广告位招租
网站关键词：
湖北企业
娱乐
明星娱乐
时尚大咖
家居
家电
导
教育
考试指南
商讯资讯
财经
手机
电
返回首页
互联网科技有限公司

::::

| TASK OBJECTIVE |
Reproduce every line of the data above, keeping each one word for word and in the same order.

| ANSWER SPACE |
广告位招租
网站关键词：
湖北企业
娱乐
明星娱乐
时尚大咖
家居
家电
导
教育
考试指南
商讯资讯
财经
手机
电
返回首页
互联网科技有限公司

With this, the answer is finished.